*Task brief*. Scan the entries that follow and give only the number of lines containing "aluOp".

== Study material

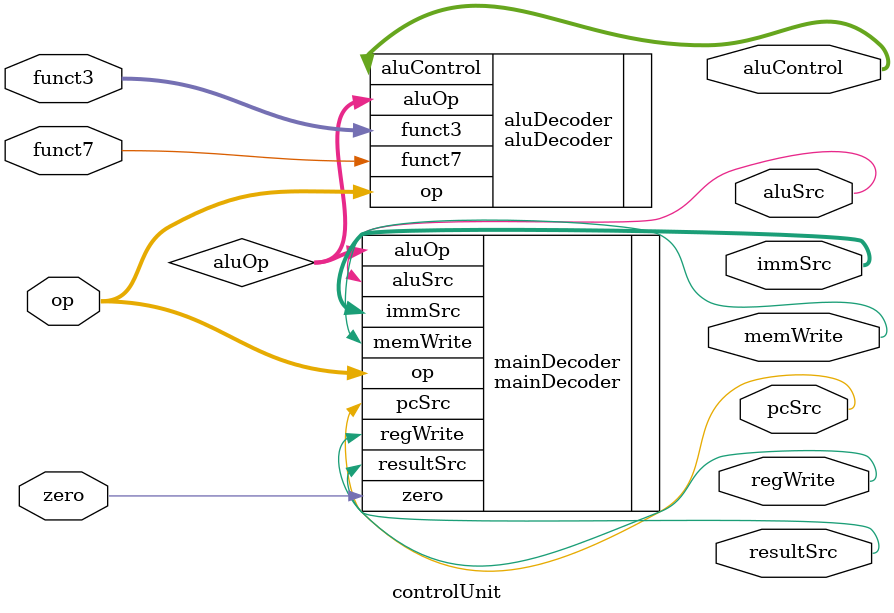
<source format=sv>
module controlUnit(
    input   logic [6:0] op,
    input   logic [2:0] funct3,
    input   logic       funct7,
    input   logic       zero,
    output  logic       pcSrc,
    output  logic       resultSrc,
    output  logic       memWrite,
    output  logic [2:0] aluControl,
    output  logic       aluSrc,
    output  logic [1:0] immSrc,
    output  logic       regWrite
);

    logic [1:0] aluOp;

    mainDecoder mainDecoder (
        .op(op),
        .zero(zero),
        .pcSrc(pcSrc),
        .resultSrc(resultSrc),
        .memWrite(memWrite),
        .aluSrc(aluSrc),
        .immSrc(immSrc),
        .regWrite(regWrite),
        .aluOp(aluOp)
    );

    aluDecoder aluDecoder (
        .op(op),
        .aluOp(aluOp),
        .funct3(funct3),
        .funct7(funct7),
        .aluControl(aluControl)
    );
    
endmodule

</source>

====

*Output below*. 3